Insects are not only essential for healthy ecosystems like streams, forests and meadows, but many insects are very useful for human activities too. There are some insects that create things that people like to use!

Insects are useful for food and clothes! You might think you have never used insects as food but remember where honey comes from! Honey is made by bees from the nectar they collect from flowers. Nectar is mostly sugar and water. They have a special stomach for collecting the honey nectar. When they return to the hive, the other bees take the nectar and mix it with special chemicals called enzymes, and then store it in wax containers. The honey is an essential food source for the hive.

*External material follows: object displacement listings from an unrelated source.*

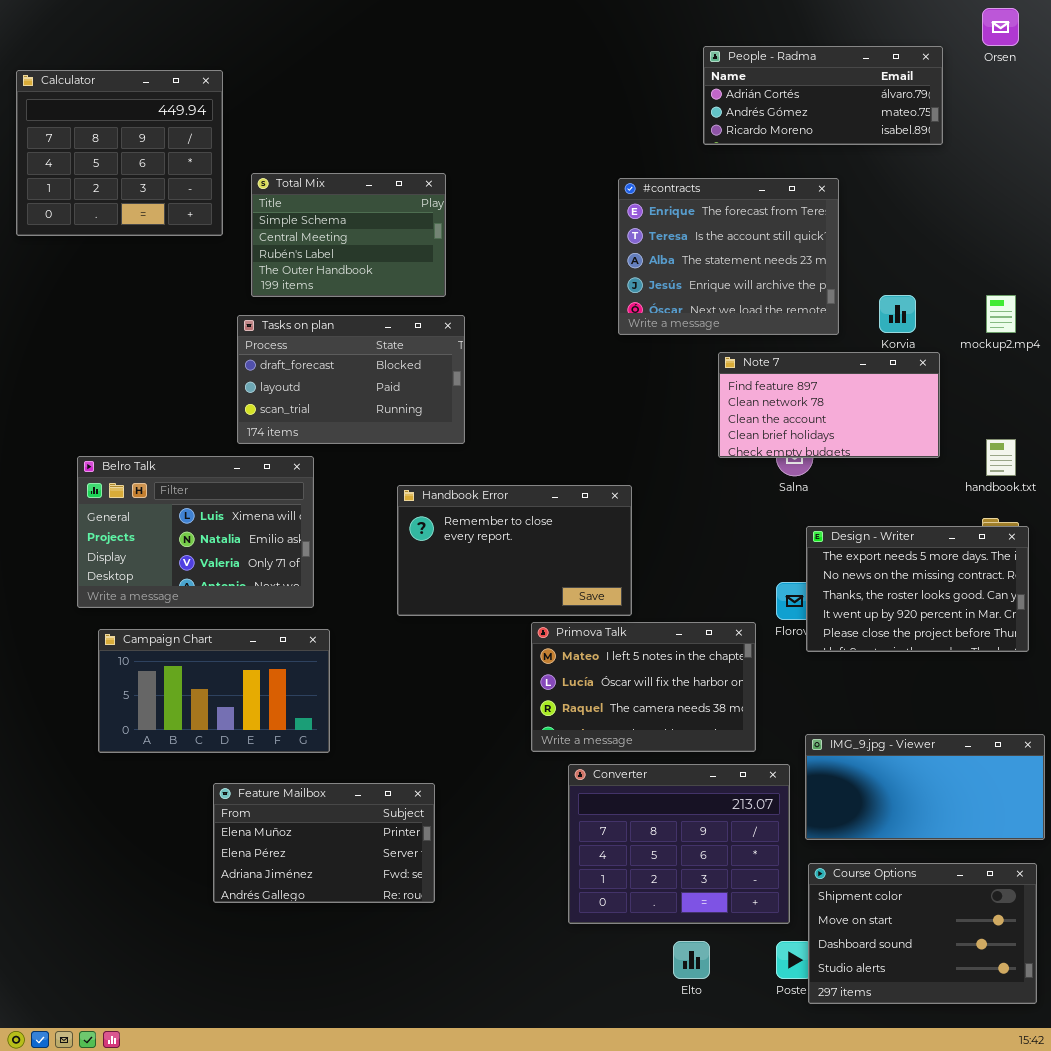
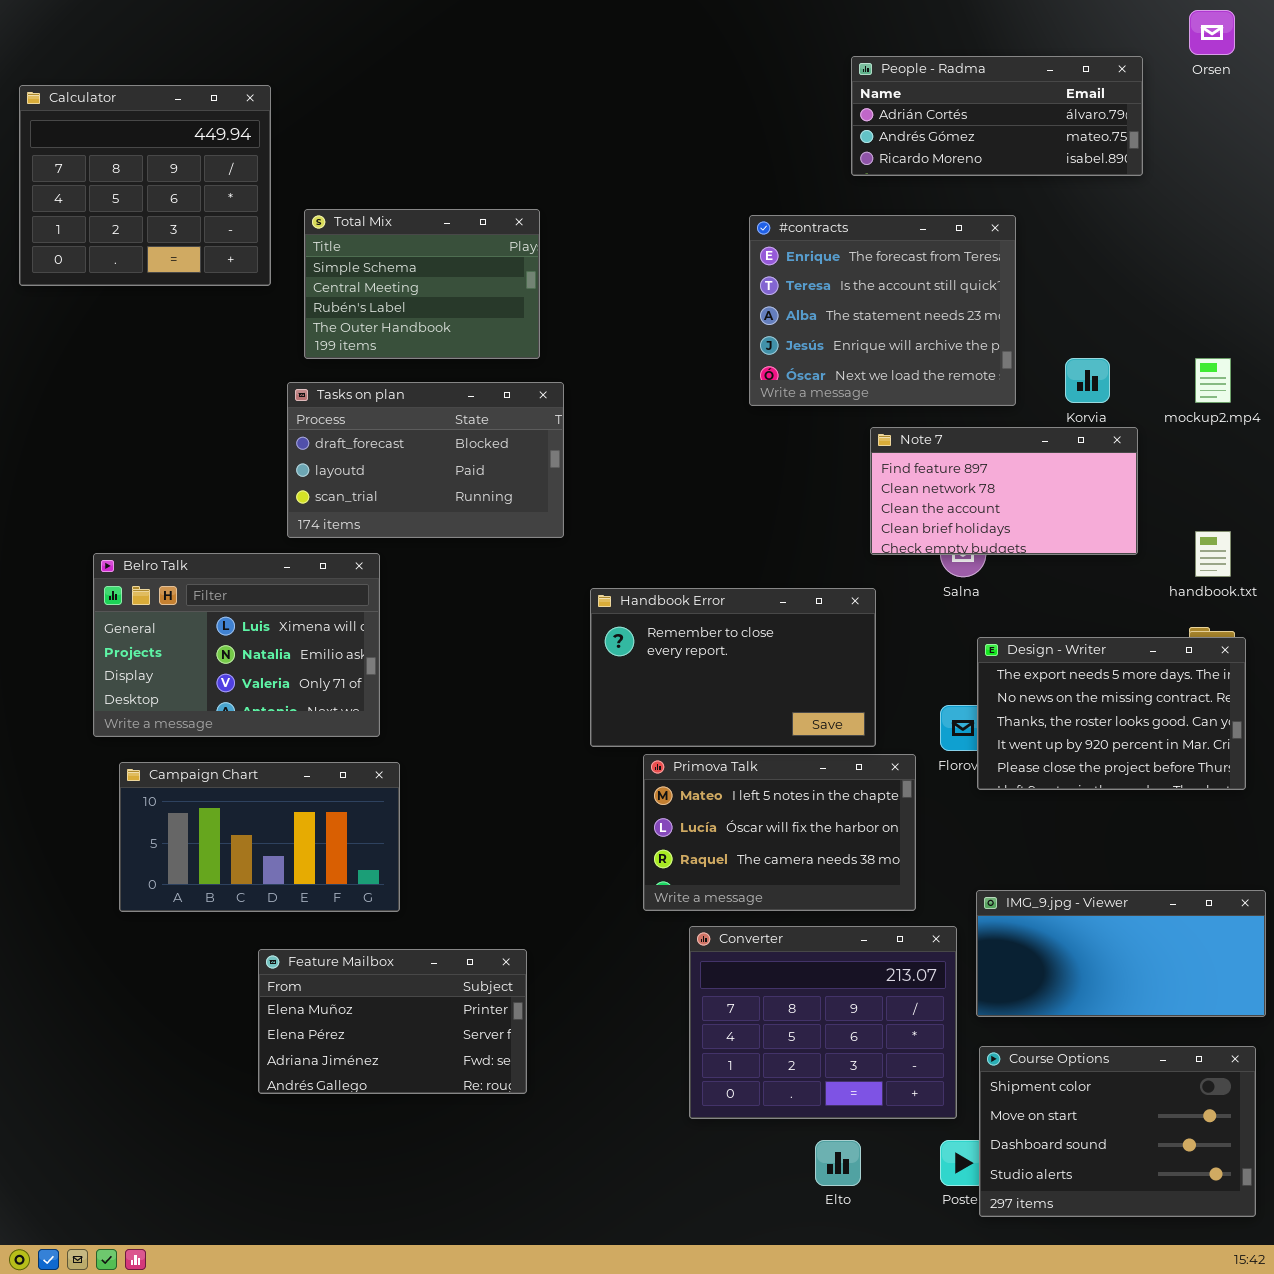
Handbook Error: [397,485,632,616] -> [590,588,876,747], moved

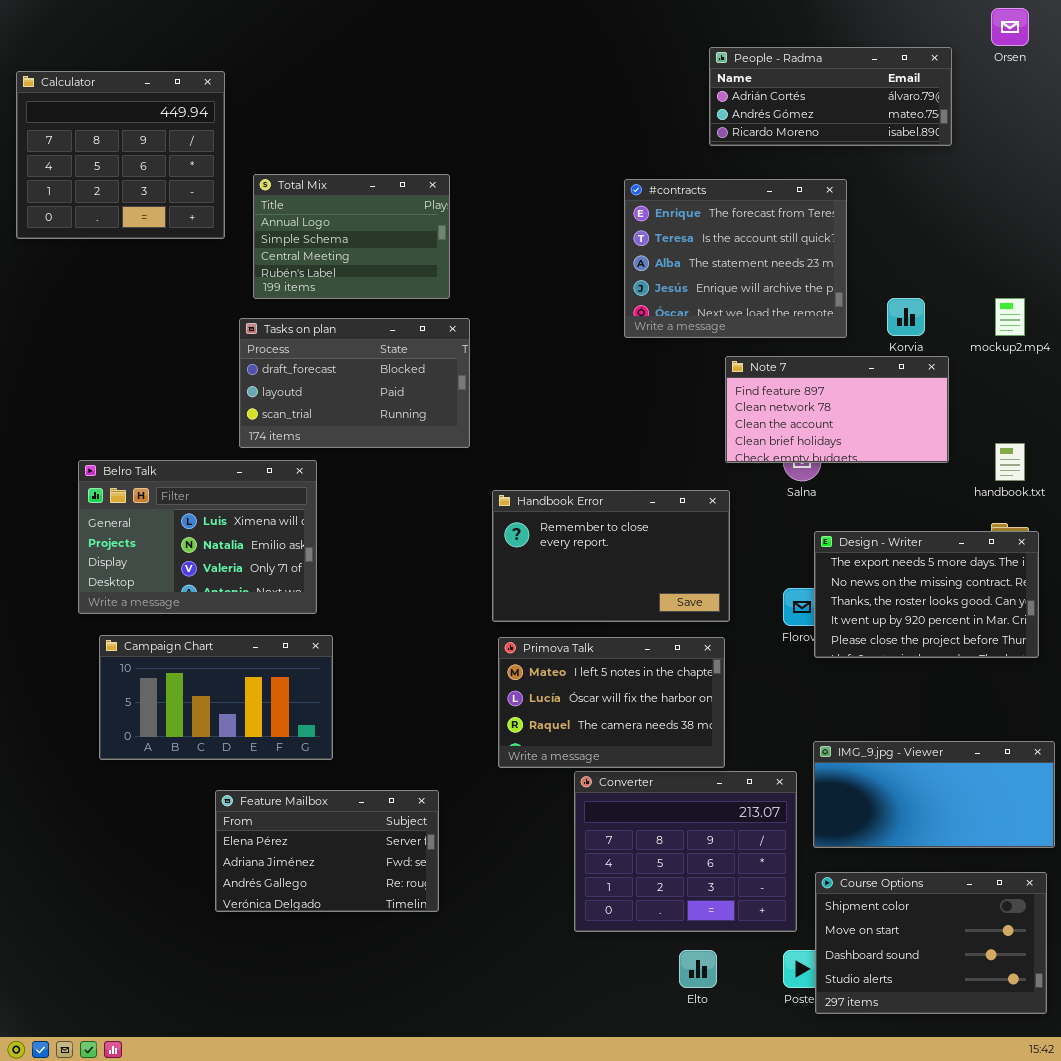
Total Mix: [304,209,540,359] -> [253,174,450,299], scrolled up 1 row
Primova Talk: [643,754,916,911] -> [498,637,725,768], moved
Feature Mailbox: [258,949,527,1094] -> [215,790,439,912], scrolled down 1 row

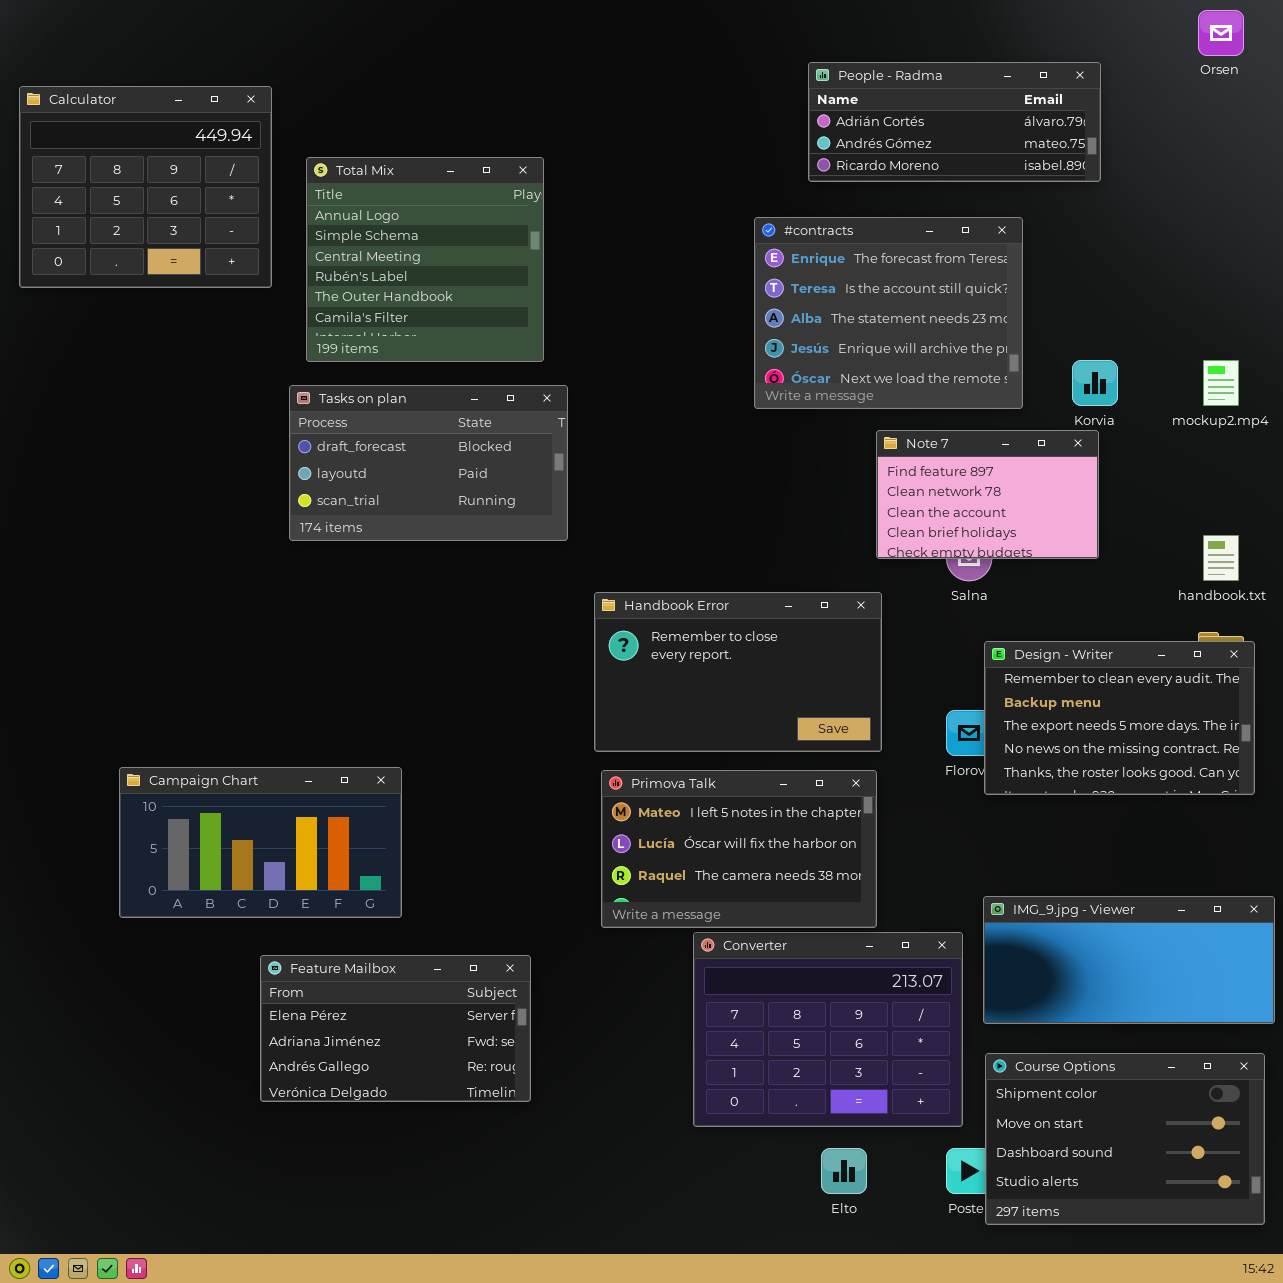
People - Radma: [709,47,952,146] -> [808,62,1101,182], moved
Total Mix: [253,174,450,299] -> [306,157,544,362], resized
Note 7: [725,356,949,463] -> [876,430,1099,559], resized
Belro Talk: [78,460,317,614] -> none, closed
Design - Writer: [814,531,1039,658] -> [984,641,1255,795], scrolled up 2 rows

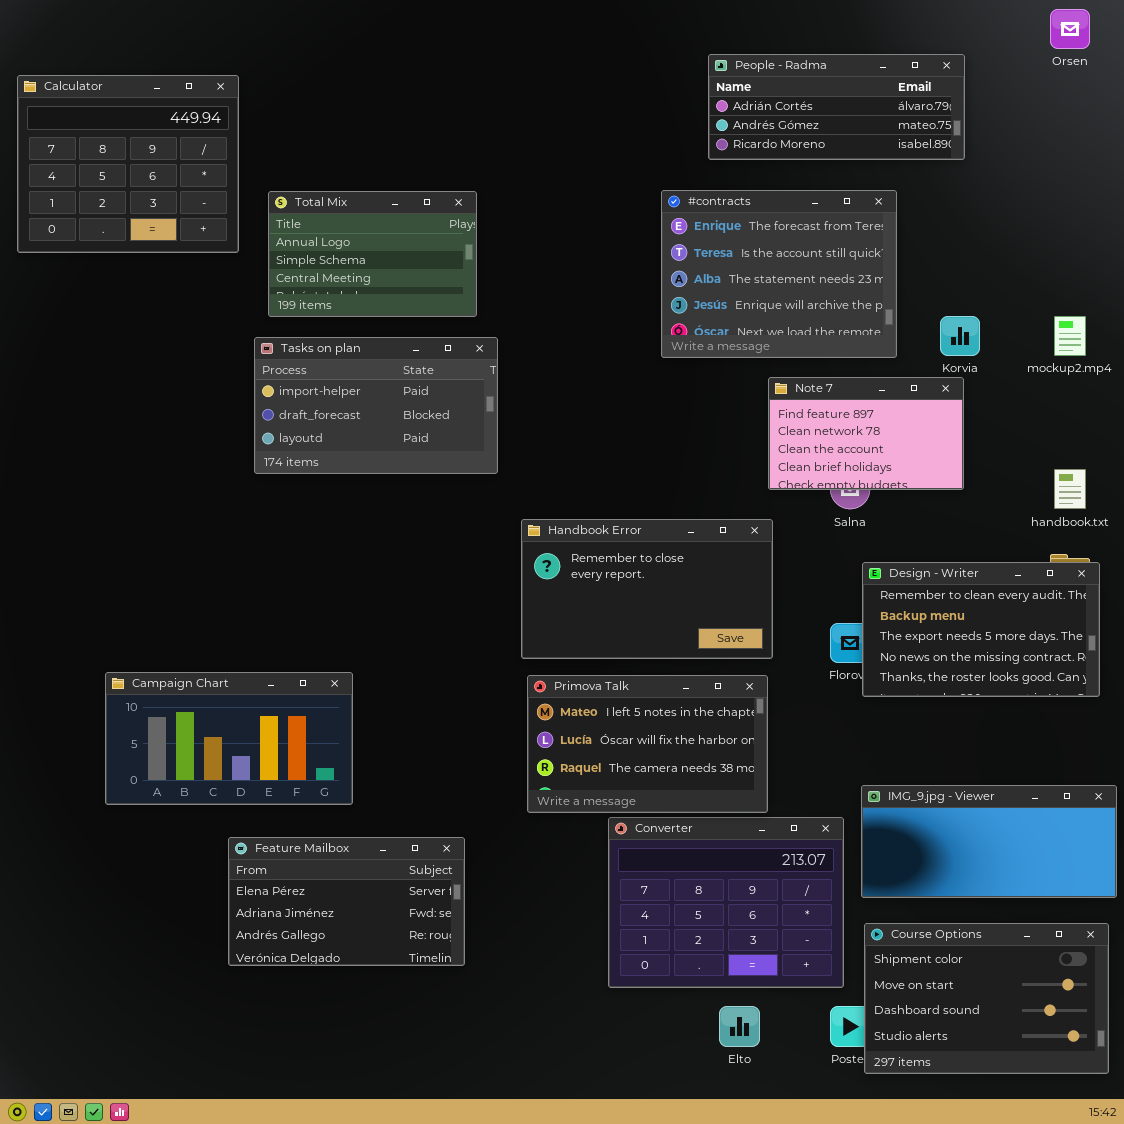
Total Mix: [306,157,544,362] -> [268,191,477,317], resized
Tasks on plan: [289,385,568,541] -> [254,337,498,474], scrolled up 1 row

Of course the flower doesn't produce this nectar for nothing! While gathering this essential food source, the honeybee also collects pollen which is transferred to other flowers. This is called pollination and many plants depend on insects for this essential process. 

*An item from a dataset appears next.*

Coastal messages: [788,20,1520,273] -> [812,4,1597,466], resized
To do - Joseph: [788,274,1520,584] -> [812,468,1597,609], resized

Many insects produce silk (shown below), but silk worms produce massive amounts of silk when they build their cocoons. In fact, if unraveled, the silk from a single cocoon can be a mile long! Silk worms are not worms at all but the caterpillars of the silk moth Bombyx mori (shown to the right). Originating in China, people have been using silk from this moth for thousands of years.

 

There are other insects that we can use to help control "pest" bugs rather than using chemicals.

 

Farmers can benefit from insects that prey upon crop pests (bugs that eat the farmers plants) and from insects that feed on weeds that would otherwise choke their fields. Using insects, instead of pesticides, to control crop pests, is called BIOCONTROL.  In the 1880s, the citrus (orange)industry here in California was under attack by a Scale Insect called the Cottony Cushion Scale. Although biocontrol has been used for centuries, this was the first major success in large scale agriculture. A beetle was found, the VEDALIA beetle from Australia, which was able to bring the pest under control. 

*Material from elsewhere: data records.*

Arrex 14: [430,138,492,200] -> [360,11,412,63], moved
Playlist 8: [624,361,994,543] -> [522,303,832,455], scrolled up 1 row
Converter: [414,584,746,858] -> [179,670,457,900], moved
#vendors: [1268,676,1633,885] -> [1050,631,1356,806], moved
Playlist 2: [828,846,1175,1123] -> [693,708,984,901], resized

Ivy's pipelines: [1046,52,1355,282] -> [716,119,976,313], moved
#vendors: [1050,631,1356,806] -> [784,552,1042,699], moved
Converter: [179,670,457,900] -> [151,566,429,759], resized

Despite the massive success of this and similar projects, the next century saw the increased use of pesticides like DDT. In the 1960s more and more people became concerned that pesticides were having extremely bad effects on the environment, that they were dangerous for the workers who had to spray them on the plants, and that the insects were becoming resistant to the chemicals. An excellent book for learning more about this is Silent Spring by Rachel Carson.


Today Integrated Pest Management (IPM) is seen as the most effective way to combat insect pests. This method uses moderate chemicals as well as biocontrol insects. Although biocontrol is an excellent method for controlling insects without putting chemicals into the environment it has its drawbacks. The biocontrol insect is usually introduced from another part of the world so it has no natural predators or parasites in its new habitat. It may then spread from the area where it was released and start attacking insects that are not pests. Whatever method is used, chemical, biocontrol or IPM, its important that scientists and farmers are very careful about their choices and the good and bad points are carefully considered. 

 

You can use biocontrol in your own backyard!  Many plants are attacked by Aphids, small green bugs. They pierce the plant with their needle like mouthparts and suck the nutrients from the plant. Fortunately, ladybugs love to eat these bugs. Encourage the ladybugs in your backyard. You can discourage pests like aphids without killing ladybugs by spraying your plants with very dilute dish detergent. If you find any ladybugs, put them on your plants!